By Bishop Joseph Kopacz
The Roman Catholic Church has been singing the “O” Antiphons since at least the eighth century. They are the antiphons that accompany the Magnificat canticle of Evening Prayer from December 17-23. They are also incorporated at the opening Antiphons for the daily Mass from December 17 through December 23. They are a magnificent theology that uses ancient biblical imagery drawn from the messianic hopes of the Old Testament to proclaim the coming Christ as the fulfillment not only of Old Testament hopes, but present ones as well. Their repeated use of the imperative “Come!” embodies the longing of all for the Divine Messiah. With joyful hope in the coming of our Lord and Savior, Jesus Christ, they take us to the pinnacle of the Advent season in anticipation of Christmas Eve and the fulfillment of all Old Testament prophesy and promise in the Incarnation.
December 17
O Wisdom of our God Most High,
guiding creation with power and love:
come to teach us the path of knowledge!
December 18
O Leader of the House of Israel,
giver of the Law to Moses on Sinai:
come to rescue us with your mighty power!
December 19
O Root of Jesse’s stem,
sign of God’s love for all his people:
come to save us without delay!
December 20
O Key of David,
opening the gates of God’s eternal Kingdom:
come and free the prisoners of darkness!
December 21
O Radiant Dawn,
splendor of eternal light, sun of justice:
come and shine on those who dwell in darkness and in the shadow of death.
December 22
O King of all nations and keystone of the Church:
come and save mankind, whom you formed from the dust!
December 23
O Emmanuel, our King and Giver of Law:
come to save us, Lord our God!

We are most aware of their inspiration in the beloved Advent hymn, “O Come, O Come, Emmanuel.” Often the hymns we sing instruct us in the faith with exactly this level of magnificent theology and biblical imagery.
O Come, O Come, Emmanuel
Verse 1
O come, O come, Emmanuel, and ransom captive Israel.

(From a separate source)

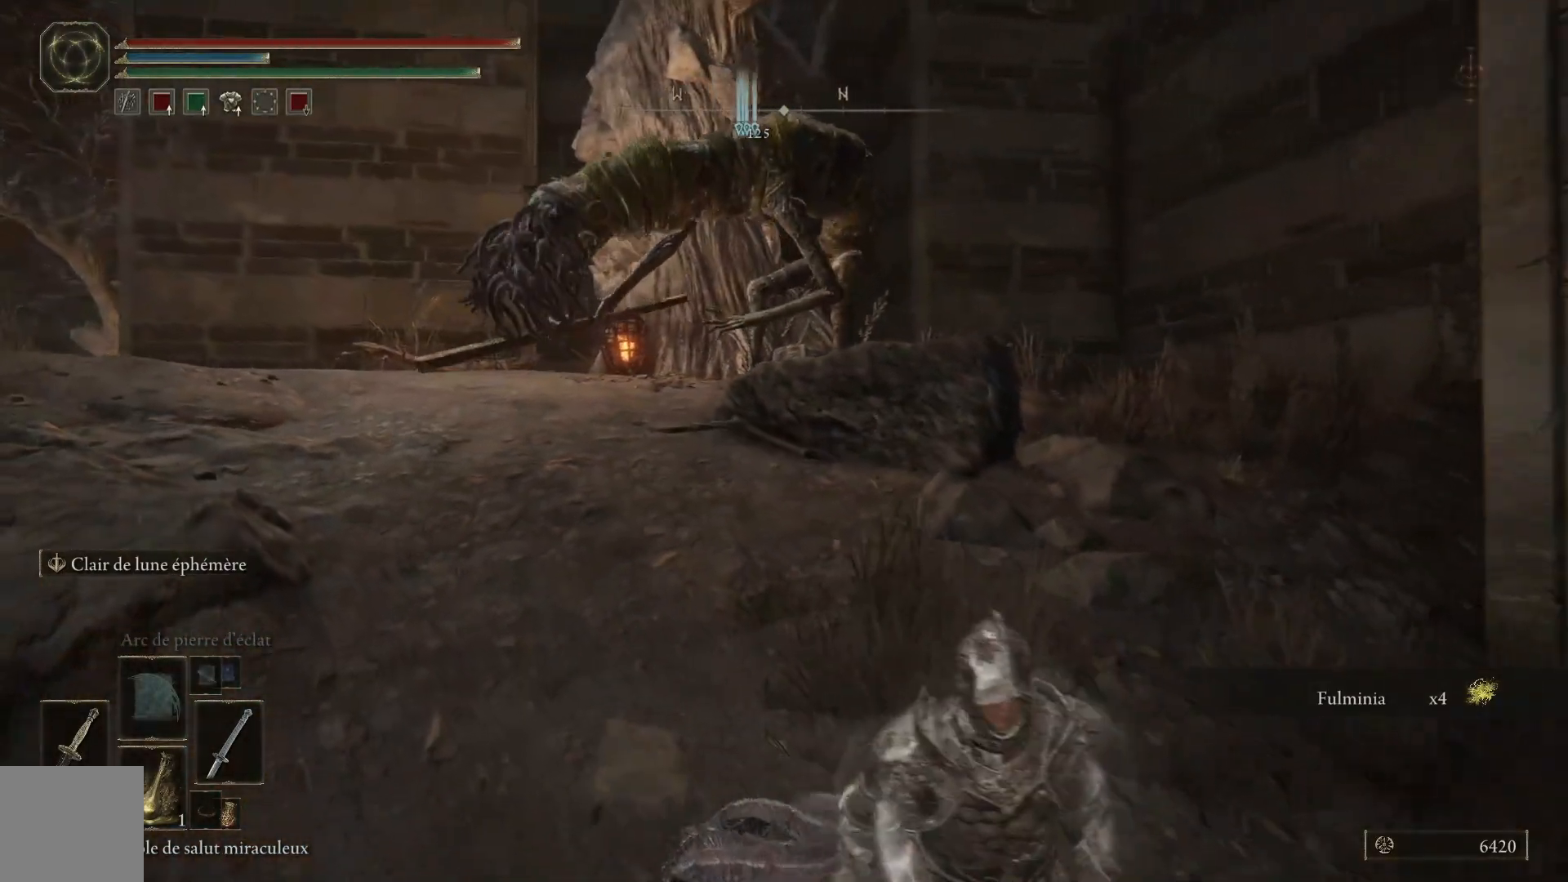
{"buttons": [], "left_stick": "down-right", "right_stick": "right", "events": [[67, "B", "up"], [250, "left_stick", "down-right"], [317, "right_stick", "right"]]}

That mourns in lonely exile here until the Son of God appear.
Verse 2
O Come O Wisdom from on high, who orders all things mightily.
To us the path of knowledge show, and teach us in her ways to go.
Verse 3
O Come, O Come Great Lord of might, who to your tribes on Sinai’s height.
In ancient times once gave the Law in cloud and majesty and awe.
Verse 4
O Come O Rod of Jesse’s stem, from every foe deliver them.
That trust your mighty power to save and give them victory over the grave.
Verse 5
O Come, O Key of David, Come, and open wide our heavenly home.
Make safe the way that leads on high and close the path to misery.
Verse 6
O Come, O Dayspring from on high, and cheer us by your drawing nigh.
Disperse the gloomy clouds of night and death’s dark shadow put to flight.
Verse 7
O Come, Desire of nations, bind in one the hearts of humankind.
O bid our sad divisions cease, and be for us our King of Peace

Rejoice! Rejoice! Emmanuel Shall come to you, O Israel.
Rejoice! Rejoice! Emmanuel Shall come to you, O Israel.
Through the prayerful proclamation of the “O” Antiphons at Mass, or their recitation during the Evening Prayer of the Church, or their use as a personal prayer, or through the singing of O Come O Come Emmanuel in Church, or at home, or through the quiet humming as we go about our Christmas preparations, know that we are praying with the Church throughout the world.
We are the faithful ones who hold are torches aloft, the wise who still seek him, and the angels who proclaim his birth. Indeed, the Light shines in the darkness, and the darkness has not overcome it. There is much in our contemporary world that obscures the light of faith, or strains mightily to extinguish it, but Emmanuel, God with us, until the end of time is the Lord’s personal promise that prevails. May our spiritual journey and preparation not fade or grow dim as we prepare in the knowledge of faith and hope in the coming Messiah.